Eggs Without a Recipe: Turkish Eggs with Mint
Coincidence sometimes has a scratch of serendipity.
I have been deep in the home-kitchen trenches the last few weeks, developing a load of recipes for Food & Wine. As I prepared for the final stretch late last week, I realized there were a few holes in my pantry. So I headed to the famed store Kalustyan’s while I was doing errands across Manhattan.
Kalustyan’s is a legendary shop in Kips Bay that sells a startling collection of pantry staples from across the world. I had obliterated my stash of juniper berries while making sauerkraut for the choucroute garnie party Brandon and I hosted, so those were on the list. I had read about an aromatic dried Egyptian mint available at Kalustyan’s that Louisa Shafia extols in her outstanding book, The New Persian Kitchen. Another Persian ingredient, dried lime; also white and black sesame seeds; dried Kashmiri chiles, both whole and powdered.
I wandered the shop, impulsively tossing a few individually wrapped chewy confections into my shopping basket as I waited in line. Some were made with nougat and apricot; others with pistachios and mastic.
There is a glut of good Indian food near Kalustyan’s. There is not even decent Indian food near where I live in Brooklyn. I wandered Lexington Avenue, then pushed open the door to a restaurant I had never tried, Pongal.
The thali I ordered had okra, lentil soup and undhiyu (a stew of sweet potato, eggplant and potato), each flavored with the signature spicy-sweet tastes of Gujarat, a state in western India. I began chatting with the couple next to me, as each of us tackled our oversized thali plates.
Both were born in Turkey. She had lived in New York for a few years; he moved here a month ago, having landed a green card on his first attempt. Happy luck, he said.
I asked him why he wanted to move to the States. His eyes brightened. He was an orchestra conductor in Istanbul. It was a fine life, but his dream of all dreams had him living in New York. There, he would become a jazz drummer.
Over his short few weeks in New York, he had already coursed the island of Manhattan, visiting jazz clubs from Harlem to the Village. Smoke, Blue Note, Smalls, Birdland, Village Vanguard. He has taken a limpid vision of the future, refracted it through the sooty prism of a fresh, unfamiliar place and sharpened it into a new reality.
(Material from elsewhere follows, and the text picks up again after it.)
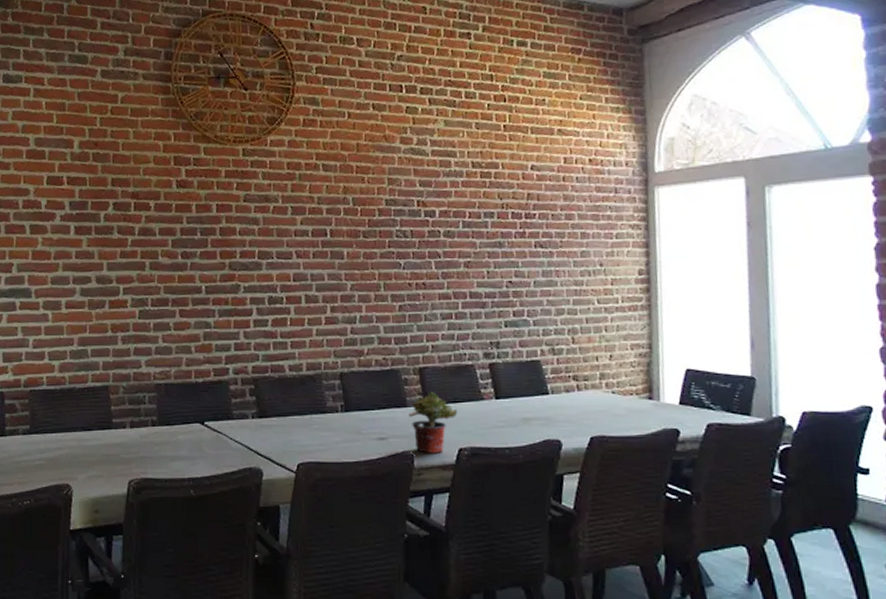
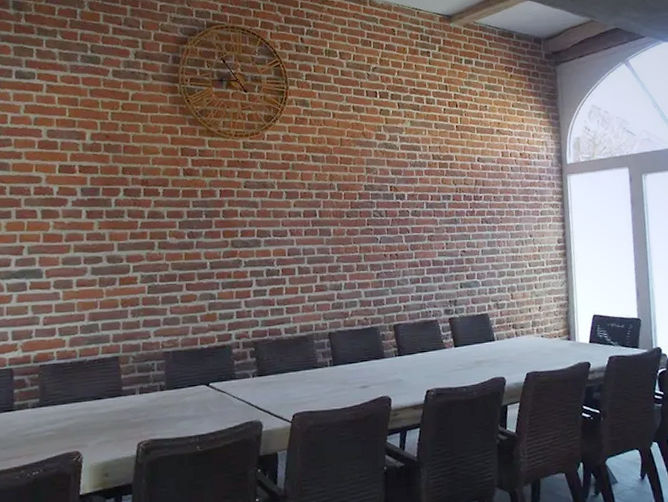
potted plant: present [408,392,457,453] -> none [386,344,425,396]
The next morning, I craved Turkish food. When prompted, the couple had told me about their preferred place in Manhattan to eat manti, a Turkish ravioli I adore that is filled with ground meat and lapped with butter, pepper, yogurt and dried mint.
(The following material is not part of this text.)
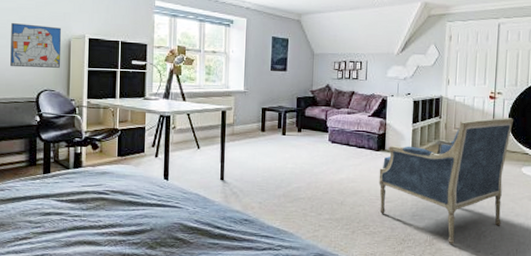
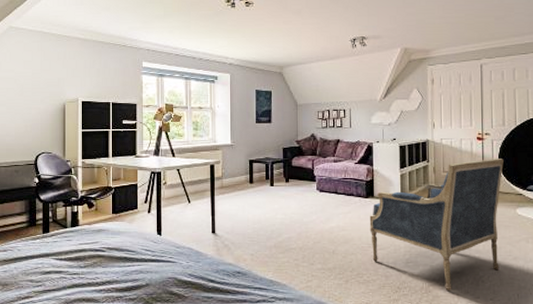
wall art: present [10,23,62,68] -> none [10,91,57,132]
I fried a few eggs in olive oil warmed with sticky, salty Marash pepper purchased the day before at Kalustyan’s. I fork-whisked together a smashed clove of garlic with full-bodied yogurt, as I have done many times before when making a similar dish. When the eggs were cooked, I slipped them on a plate and worked some of that Egyptian dried mint through a sieve and onto the eggs, particles floating downward as the mint’s bright mustiness filled the air.
Too often, life seems fixed, implacable. As if I am solely bound to the path set directly before me. Then an amble through the aisles of a grocery store and a random encounter remind me that on any given day there are unforeseen detours on maps both newly written and remembered.
Turkish Eggs with Mint
The more intensely aromatic the dried mint, the better. If you suspect your mint has been lounging on a shelf for a long, long time, slap it awake by gently toasting it in a dry skillet. Pushing it through the sieve will also enliven it.
Maras or other mildly spicy, fragrant dried chile flakes
Heat the olive oil in a heavy skillet over medium heat until it thins and ripples slightly, like a lake in the early morning. Add as much pepper as you prefer. Crack the eggs into two sections of the skillet and season with salt. Cover and cook until the eggs are cooked to your liking. While the eggs cook, add some yogurt to a bowl. Chop or press a clove or two of garlic and add to the yogurt. Thin the yogurt with water until it has a slightly runny consistency. When the eggs are done, add them to a plate then drizzle yogurt over. Push the dried mint through a sieve so that the crushed mint falls on the eggs.